▸ **TASK REQUIREMENTS**:
Can you output the passage of the Lights Finder post-mortem between "In both 2010" and "in early December.", inclusive, copied exactly?

BEGIN TEXT SHOWN

Lights Post-Mortem

After two full seasons in the App Store, it’s a good time to look at how Lights Finder has performed and examine some of the metrics.

Marketing

By far the biggest problem for the small developer in the App Store is visibility. We cannot rely on Apple to market our apps. Getting featured is akin to winning the lottery; it’s great, but we can’t count on it. Nothing has changed from selling software before the App Store: we still have to figure out how to market it.

In both 2010 and 2011, I used prMac to send a press release to iOS-related news outlets. With the exception of some automated repostings of the press release, neither year resulted in any real editorial coverage. I also submitted the app to many iOS review sites. Again, nothing came of this.

I did three things in 2010 that I did not repeat in 2011: a screencast, mostly for review submissions, advertising (Facebook and AdMob, neither were worthwhile), and a free weekend in early December.

Last year, I priced the app at 99¢, figuring that it would appeal to the mass market audience and be a good impulse buy. Sales were disappointing, so for 2011 I figured I had little to lose and raised the price to $1.99. The free weekend in 2010 didn’t boost visibility at all, and since weekends are the biggest sales days of the week for this app, I felt no need to repeat the experiment.

Excluding the free downloads, year-over-year sales for December were up 13%. Apple hasn’t announced earnings for the quarter including December 2011 yet, but for the prior quarter, iPhone sales were up 21% year-over-year. My sales lagged overall iPhone growth, but it’s still growth and customers seemed no less willing to buy at $2 than $1.

END TEXT SHOWN
BEGIN EXTRACTED MATERIAL

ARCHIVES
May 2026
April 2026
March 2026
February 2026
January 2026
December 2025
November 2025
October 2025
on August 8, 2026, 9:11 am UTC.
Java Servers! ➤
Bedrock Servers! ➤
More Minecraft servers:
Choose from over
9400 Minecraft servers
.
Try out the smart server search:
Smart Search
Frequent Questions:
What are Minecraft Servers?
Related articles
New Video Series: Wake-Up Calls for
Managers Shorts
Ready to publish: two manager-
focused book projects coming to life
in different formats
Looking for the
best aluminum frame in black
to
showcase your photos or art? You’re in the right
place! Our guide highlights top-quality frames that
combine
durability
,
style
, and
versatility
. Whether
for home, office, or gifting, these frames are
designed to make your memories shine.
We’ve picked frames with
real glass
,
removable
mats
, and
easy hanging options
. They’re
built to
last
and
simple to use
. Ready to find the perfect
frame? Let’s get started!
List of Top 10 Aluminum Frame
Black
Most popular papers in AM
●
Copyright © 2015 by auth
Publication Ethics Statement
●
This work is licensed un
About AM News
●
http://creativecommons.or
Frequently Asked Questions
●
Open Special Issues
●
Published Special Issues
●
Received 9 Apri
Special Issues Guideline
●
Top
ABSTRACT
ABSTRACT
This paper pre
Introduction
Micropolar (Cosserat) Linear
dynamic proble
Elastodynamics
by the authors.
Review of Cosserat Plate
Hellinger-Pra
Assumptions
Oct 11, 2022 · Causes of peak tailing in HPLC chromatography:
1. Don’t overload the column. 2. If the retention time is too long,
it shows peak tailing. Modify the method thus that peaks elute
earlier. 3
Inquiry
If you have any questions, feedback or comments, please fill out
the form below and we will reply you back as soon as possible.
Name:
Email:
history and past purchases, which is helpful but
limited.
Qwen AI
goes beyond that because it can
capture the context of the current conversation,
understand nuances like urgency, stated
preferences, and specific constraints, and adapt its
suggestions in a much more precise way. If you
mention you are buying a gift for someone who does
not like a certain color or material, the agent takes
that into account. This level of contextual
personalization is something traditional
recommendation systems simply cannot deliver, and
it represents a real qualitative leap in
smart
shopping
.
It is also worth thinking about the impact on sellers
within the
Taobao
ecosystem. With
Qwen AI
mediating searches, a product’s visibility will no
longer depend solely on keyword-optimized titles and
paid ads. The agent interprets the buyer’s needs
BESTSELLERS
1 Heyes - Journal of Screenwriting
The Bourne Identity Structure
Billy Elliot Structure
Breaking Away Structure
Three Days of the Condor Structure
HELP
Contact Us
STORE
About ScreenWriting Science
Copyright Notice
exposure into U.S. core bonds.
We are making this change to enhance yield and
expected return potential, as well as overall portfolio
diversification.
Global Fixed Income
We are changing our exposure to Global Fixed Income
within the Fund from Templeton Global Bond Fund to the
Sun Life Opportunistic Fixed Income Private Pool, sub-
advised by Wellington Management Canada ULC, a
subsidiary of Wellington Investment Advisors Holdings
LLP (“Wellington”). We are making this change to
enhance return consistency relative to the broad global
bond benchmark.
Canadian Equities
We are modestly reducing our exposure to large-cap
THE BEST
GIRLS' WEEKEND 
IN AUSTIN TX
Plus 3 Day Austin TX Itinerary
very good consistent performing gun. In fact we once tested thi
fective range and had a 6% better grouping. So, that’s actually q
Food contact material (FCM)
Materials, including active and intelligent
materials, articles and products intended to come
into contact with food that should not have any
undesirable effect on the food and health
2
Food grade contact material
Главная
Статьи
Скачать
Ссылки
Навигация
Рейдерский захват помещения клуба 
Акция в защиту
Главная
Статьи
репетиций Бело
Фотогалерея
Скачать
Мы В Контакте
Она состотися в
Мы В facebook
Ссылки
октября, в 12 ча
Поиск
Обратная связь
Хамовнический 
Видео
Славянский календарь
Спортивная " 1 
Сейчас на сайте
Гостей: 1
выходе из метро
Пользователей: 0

END EXTRACTED MATERIAL

▸ **EXPECTED OUTPUT**:
In both 2010 and 2011, I used prMac to send a press release to iOS-related news outlets. With the exception of some automated repostings of the press release, neither year resulted in any real editorial coverage. I also submitted the app to many iOS review sites. Again, nothing came of this.

I did three things in 2010 that I did not repeat in 2011: a screencast, mostly for review submissions, advertising (Facebook and AdMob, neither were worthwhile), and a free weekend in early December.